L'actualité du livre
Littératureet Littérature Américaine  

True Grit
de Charles Portis
Serpent à plumes 2011 /  20 €- 131  ffr. / 232 pages
ISBN : 978-2-268-07057-5
FORMAT : 11,9cm x 20,7cm

Traduction de John Doucette

Western biblique, polar social

A la fin de sa vie, une femme, Mattie Ross, raconte un épisode de sa jeunesse qui l’a marquée durablement. Lorsqu’elle avait 14 ans, son père a été assassiné par un de ses saisonniers, Tom Chaney, qui prit la fuite avec ses chevaux et ses pièces d’or. D’un caractère déterminé, Mattie entreprend de venger son père et malgré son jeune âge arrive à décider Rooster Cogburn, un marshall alcoolique et violent, à l’aider. Elle croise également un Texas ranger nommé «Laboeuf» et intéressé lui aussi par l’idée, la capture de Chaney devant rapporter une prime conséquente. Et le trio improbable de se lancer sur les traces de cet homme dangereux, dans l’Ouest américain du XIXe siècle. Le tout donne un roman policier inhabituel.
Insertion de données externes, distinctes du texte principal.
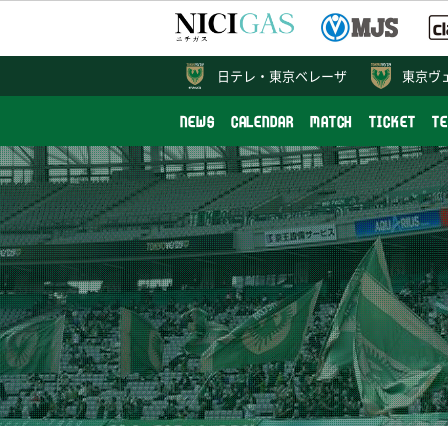
日テレ・
東京ベレーザ
東京ヴ
NEWS
CALENDAR
MATCH
TICKET
T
Nos trois compagnons connaissent des mésaventures quelquefois cocasses, souvent périlleuses, parfois dramatiques, toujours dures, au milieu d’un environnement inhospitalier, hivernal donc glacial, racontées par Mattie dont on ne découvre qu’à la fin qu’il s’agit d’une vieille femme. Et c’est l’un des premiers étonnements du livre : l’écriture de cette fillette et son raisonnement, qui ne correspondent pas à son âge - ce qui ne gêne en rien la lecture -, apportent au contraire un éclairage curieux sur les rapports adultes-adolescents dans cet univers difficile où la survie seule compte.

La deuxième curiosité, c’est le style à la fois satirique, réaliste et biblique de Charles Portis. Issu d’une famille de pasteur, il émaille son discours de sentences ou citations religieuses appropriées, il apporte des précisions intéressantes sur la vie dans ce contexte «western» si particulier, il ne recule devant aucun détail insoutenable pour décrire l’indescriptible et, en même temps, il manie l’humour et le détachement devant des situations visiblement désespérées. Sa grande habitude de journaliste écrivant des feuilletons (ses deux romans adaptés au cinéma ont été connus ainsi) sait nous accrocher et nous faire tourner les pages sans interruption.

Cette histoire d’enfance perdue, puisque Mattie passe en quelques semaines de ses 14 ans à un âge adulte définitivement imprégné d’aventures indélébiles, ne nous laisse pas indifférent. Il y a dans ce récit de fin de vie quelque chose de poignant, le sentiment d’avoir échappé à l’enfer, d’y avoir laissé l’essentiel de l’innocence et d’en avoir conservé une grande désillusion.

Un grand livre dont on comprend qu’il ait fait envie à plusieurs cinéastes.